TEXT EXCERPT>

Fish and Game Department launches bobcat study
Thursday, April 4, 2013
MONT VERNON – When the first Europeans came to what is now New England they were amazed by the abundance and variety of animals, including wolves, beaver, moose and mountain lions.
Another one of those animals were bobcats, the spotted felines with stubby tails that can be twice the size of a house cat.
Centuries later these wild cats, after some ups and downs in their population numbers, seem to be thriving and state animal researchers want to learn more about them.
To that end, New Hampshire Fish and Game Department and the University of New Hampshire are conducting a research project called Understanding Bobcats in the Granite State, focusing on their health and movement through the southwest part of the state.
At the Daland Memorial Library last week, Rich Masters, an environmental engineer who volunteers with Fish and Game, gave a presentation on bobcats as part of the program’s educational component.
The state’s research, said Masters, is paid for by the 11 percent tax on firearms, about $5 million a year, money that can only be used for the management of wild birds and mammals, and it will try to determine the best strategies for managing bobcat populations and minimizing conflicts with people.
“Bobcats are an ‘umbrella’ species,” Masters said. “If they are doing well, it is safe to say other species are doing well.”
With the help of volunteer trappers, the researchers capture, tranquilize and record vital signs, then attach radio collars, inject a drug that reverses the tranquilizer and release the animal, a process that takes about 20 minutes.
According to the bobcat project’s website, it will also try to identify important habitat linkages that will enhance land protection efforts, like the Quabbin-to-Cardigan Conservation Collaborative, an effort to conserve the landscape of north-central Massachusetts and western New Hampshire.
During the bobcat project’s first field season, 19 animals were captured and the 12 that were mature had radio collars attached, according to the website’s “Progress” section.
and mountain lions
Despite uncontrolled hunting and bounties of $10 and $20 an animal that existed through most of the 19th and 20th centuries, these wild cats are not endangered in New Hampshire, Masters said, or in most of the United States.
Nevertheless they are rarely seen by people because they are well camouflaged and secretive, avoiding human contact whenever possible.
About a dozen people attended the Mont Vernon slide presentation and one of them asked if there was a better way to record data than the heavy collars. Masters said there has been a lot of research on that problem, and someday computer chips might be used.
Bobcats resemble the larger Canadian lynx, a related species, but anyone who sees a bobcat in southern New Hampshire can be confident it is not a lynx. There are very few of these big-pawed cats in the state, and they are all in the far north because they need a heavy snow cover, while bobcats avoid deep snow.
The cats probably have survived so long – they are believed to first appear about 1.8 million years ago – because they are adaptable, and though they seem to prefer rabbits and hares, can eat anything, from an insect to a deer.
Masters’ wide-ranging talk and slide show also touched on other wildlife:
• Hunting bobcats was allowed year-round in the United States until the early 1970s, with a bounty of $10 or $20 per cat to encourage hunters and trappers to kill bobcat and other predators, including wolves.
• After extensive hunting that caused beavers to disappear from New Hampshire, wolves turned to farm animals for prey. Around 1820, local farmers set fire to Mount Monadnock, where they believed wolves to have dens, destroying many trees.
• Whenever anyone talks about wild animals in New Hampshire, the subject of mountain lions always comes up. Masters said there have been some “very reliable” sightings of the large cats in New Hampshire, but “there is no evidence whatsoever” of breeding populations.
Anyone who sees a bobcat in New Hampshire is asked to report the sighting to Fish and Game.

LISTED ENTRIES>

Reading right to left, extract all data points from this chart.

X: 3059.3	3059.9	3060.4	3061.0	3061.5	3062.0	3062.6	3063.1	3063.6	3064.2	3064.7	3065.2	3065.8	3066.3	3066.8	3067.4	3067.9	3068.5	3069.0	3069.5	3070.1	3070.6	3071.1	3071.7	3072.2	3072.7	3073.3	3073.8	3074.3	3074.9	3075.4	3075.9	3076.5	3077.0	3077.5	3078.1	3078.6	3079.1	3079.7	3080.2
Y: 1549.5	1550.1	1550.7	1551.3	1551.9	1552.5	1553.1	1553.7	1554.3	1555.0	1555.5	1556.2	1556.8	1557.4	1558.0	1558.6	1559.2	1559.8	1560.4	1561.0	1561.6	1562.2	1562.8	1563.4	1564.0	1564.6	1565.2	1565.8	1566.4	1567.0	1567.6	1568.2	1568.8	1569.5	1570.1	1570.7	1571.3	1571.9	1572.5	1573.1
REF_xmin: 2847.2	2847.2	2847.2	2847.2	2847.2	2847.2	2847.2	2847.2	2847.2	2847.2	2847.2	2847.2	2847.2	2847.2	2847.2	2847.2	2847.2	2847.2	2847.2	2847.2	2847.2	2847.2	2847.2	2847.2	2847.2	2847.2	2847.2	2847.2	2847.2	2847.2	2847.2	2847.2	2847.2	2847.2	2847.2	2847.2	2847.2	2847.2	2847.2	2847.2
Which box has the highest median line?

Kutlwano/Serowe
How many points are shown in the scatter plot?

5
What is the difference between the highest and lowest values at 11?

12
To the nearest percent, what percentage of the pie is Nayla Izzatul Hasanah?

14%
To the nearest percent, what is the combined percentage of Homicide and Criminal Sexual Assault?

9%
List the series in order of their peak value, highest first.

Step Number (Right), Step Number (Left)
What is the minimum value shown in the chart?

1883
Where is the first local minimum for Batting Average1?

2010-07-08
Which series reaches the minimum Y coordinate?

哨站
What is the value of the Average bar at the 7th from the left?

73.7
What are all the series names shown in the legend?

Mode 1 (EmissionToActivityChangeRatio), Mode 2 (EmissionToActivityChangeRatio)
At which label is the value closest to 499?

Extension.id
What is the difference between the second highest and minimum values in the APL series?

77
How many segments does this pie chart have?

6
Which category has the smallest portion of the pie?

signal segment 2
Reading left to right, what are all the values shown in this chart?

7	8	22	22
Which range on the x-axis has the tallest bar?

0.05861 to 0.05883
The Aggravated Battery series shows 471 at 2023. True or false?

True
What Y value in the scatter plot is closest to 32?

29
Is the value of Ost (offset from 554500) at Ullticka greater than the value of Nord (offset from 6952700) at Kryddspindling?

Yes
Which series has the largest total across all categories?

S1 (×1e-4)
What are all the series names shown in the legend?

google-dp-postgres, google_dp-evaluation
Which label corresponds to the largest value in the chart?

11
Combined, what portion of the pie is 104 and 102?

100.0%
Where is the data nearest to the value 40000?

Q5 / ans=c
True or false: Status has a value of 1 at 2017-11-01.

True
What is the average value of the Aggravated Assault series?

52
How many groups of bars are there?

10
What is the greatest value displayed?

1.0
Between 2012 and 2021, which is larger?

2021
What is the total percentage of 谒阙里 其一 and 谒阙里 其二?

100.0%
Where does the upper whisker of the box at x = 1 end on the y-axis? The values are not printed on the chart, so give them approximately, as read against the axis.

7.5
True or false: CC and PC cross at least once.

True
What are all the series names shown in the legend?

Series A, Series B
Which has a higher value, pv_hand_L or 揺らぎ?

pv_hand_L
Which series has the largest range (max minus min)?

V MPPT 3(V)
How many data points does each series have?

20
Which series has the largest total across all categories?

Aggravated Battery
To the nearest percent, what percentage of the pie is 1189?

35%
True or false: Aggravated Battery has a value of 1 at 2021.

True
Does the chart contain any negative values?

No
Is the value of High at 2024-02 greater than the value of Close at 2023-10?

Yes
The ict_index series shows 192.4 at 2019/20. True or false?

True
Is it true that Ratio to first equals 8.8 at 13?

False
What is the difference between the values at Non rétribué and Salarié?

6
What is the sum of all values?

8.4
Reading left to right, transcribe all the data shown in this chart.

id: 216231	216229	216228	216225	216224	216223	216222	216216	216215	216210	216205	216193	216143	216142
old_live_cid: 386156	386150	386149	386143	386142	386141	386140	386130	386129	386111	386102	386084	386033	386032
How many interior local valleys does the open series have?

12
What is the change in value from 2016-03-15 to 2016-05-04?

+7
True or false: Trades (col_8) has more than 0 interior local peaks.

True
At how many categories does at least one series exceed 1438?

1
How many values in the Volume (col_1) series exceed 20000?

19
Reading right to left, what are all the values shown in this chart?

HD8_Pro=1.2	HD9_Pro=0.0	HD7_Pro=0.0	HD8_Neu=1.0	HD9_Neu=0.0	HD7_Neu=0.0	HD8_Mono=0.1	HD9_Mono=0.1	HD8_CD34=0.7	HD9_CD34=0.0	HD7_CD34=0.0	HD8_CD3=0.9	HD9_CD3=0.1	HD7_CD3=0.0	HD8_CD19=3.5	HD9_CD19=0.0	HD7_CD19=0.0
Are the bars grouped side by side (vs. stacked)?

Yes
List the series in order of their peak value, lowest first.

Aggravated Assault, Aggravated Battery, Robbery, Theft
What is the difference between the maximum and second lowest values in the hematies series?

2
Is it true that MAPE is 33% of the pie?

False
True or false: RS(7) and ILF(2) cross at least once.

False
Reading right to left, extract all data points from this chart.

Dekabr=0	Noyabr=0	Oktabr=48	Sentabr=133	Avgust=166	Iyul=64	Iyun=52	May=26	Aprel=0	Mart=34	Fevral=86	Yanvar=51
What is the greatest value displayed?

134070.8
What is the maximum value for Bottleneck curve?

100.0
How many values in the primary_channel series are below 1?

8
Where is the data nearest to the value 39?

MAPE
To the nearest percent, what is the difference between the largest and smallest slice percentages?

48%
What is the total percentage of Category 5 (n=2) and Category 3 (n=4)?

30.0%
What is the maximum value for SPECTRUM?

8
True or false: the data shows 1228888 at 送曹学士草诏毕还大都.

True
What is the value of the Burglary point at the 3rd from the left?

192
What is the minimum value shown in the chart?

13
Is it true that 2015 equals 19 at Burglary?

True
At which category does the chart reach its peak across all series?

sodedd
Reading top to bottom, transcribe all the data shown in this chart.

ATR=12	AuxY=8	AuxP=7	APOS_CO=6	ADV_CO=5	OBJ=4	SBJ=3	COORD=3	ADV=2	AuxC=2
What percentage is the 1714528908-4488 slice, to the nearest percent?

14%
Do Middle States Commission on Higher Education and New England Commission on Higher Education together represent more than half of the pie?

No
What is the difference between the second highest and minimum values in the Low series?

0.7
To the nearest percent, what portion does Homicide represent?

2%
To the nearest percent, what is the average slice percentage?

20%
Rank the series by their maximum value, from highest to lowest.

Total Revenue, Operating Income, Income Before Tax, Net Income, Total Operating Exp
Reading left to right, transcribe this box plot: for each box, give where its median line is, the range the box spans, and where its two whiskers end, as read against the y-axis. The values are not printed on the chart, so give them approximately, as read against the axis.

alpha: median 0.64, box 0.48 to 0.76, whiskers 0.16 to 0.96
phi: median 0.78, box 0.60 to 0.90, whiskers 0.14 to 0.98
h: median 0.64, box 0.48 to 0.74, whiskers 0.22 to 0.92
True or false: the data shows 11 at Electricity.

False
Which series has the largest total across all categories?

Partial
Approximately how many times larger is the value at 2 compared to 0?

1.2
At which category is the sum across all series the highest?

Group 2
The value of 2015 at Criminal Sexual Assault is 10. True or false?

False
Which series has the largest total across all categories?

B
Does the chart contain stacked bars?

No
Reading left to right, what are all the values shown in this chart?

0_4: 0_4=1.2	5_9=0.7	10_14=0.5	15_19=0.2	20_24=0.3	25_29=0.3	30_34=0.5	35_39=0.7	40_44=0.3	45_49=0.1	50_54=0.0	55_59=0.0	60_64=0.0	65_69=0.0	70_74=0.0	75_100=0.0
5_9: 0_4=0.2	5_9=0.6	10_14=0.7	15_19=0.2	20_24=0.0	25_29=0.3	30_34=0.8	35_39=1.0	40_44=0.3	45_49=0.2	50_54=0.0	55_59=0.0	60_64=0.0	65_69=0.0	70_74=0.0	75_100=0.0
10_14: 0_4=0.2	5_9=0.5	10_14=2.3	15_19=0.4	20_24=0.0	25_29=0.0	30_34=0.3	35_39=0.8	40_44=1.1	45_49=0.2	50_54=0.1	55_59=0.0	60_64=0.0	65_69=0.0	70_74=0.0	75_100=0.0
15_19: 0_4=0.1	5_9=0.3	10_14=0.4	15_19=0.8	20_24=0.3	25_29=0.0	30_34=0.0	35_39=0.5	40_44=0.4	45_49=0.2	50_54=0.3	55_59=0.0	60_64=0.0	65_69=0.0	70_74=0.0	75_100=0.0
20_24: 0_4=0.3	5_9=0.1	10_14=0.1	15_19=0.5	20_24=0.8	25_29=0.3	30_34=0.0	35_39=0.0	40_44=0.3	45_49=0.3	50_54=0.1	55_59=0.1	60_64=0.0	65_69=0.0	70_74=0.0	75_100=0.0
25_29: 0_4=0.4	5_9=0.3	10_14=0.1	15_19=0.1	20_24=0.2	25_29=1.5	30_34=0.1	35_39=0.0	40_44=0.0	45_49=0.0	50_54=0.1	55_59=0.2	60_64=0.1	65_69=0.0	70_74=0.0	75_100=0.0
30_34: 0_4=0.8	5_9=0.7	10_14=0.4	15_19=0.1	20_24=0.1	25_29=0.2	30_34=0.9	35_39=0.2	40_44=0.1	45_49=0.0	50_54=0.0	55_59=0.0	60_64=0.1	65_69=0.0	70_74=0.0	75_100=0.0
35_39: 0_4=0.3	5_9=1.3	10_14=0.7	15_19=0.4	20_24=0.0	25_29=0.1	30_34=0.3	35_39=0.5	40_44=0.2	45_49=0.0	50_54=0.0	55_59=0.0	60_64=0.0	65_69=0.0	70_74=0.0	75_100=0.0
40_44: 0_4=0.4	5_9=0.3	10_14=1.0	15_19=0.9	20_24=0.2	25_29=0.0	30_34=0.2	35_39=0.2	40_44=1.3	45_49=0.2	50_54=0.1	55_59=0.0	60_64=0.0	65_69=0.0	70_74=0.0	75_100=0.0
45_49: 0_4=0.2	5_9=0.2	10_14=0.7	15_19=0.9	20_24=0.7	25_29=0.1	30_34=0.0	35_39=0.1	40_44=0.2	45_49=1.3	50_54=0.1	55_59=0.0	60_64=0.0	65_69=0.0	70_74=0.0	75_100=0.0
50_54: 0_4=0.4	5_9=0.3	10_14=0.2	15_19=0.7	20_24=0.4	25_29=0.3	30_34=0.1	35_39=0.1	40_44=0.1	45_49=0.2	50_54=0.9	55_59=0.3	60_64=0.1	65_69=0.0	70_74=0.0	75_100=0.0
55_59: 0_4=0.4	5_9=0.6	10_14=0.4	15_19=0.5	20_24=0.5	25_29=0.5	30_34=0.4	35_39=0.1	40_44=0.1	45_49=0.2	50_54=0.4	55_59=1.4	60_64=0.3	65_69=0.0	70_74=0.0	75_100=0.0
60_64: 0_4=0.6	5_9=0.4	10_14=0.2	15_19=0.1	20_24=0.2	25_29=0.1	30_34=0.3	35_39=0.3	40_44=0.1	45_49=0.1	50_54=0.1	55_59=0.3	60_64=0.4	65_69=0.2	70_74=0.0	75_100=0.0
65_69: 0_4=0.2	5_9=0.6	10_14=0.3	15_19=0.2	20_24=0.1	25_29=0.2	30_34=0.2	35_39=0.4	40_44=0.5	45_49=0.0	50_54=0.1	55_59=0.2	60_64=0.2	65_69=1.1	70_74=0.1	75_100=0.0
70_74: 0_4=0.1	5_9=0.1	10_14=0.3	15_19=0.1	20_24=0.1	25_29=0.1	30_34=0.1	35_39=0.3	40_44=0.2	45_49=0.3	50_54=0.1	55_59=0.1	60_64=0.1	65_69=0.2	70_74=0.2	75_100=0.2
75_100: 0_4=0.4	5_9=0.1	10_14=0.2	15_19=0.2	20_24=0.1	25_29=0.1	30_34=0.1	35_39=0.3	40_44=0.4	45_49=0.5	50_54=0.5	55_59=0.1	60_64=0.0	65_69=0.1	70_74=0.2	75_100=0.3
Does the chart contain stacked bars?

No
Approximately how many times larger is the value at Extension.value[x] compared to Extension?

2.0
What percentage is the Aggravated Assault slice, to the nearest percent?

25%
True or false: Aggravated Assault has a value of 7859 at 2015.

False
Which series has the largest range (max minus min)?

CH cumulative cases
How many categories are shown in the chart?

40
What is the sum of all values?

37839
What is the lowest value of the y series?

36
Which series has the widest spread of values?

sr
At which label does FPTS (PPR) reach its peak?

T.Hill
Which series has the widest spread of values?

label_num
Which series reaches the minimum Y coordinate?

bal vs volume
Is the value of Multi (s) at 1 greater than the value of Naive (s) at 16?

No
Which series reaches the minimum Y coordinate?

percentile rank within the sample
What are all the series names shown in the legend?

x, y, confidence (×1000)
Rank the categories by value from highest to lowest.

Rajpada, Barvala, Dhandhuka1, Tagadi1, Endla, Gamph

YOUR OBJECTIVE> In the bobcat study article, about how long does it take to capture, collar, and release a bobcat?

RESPONSE TO THE TASK> About 20 minutes.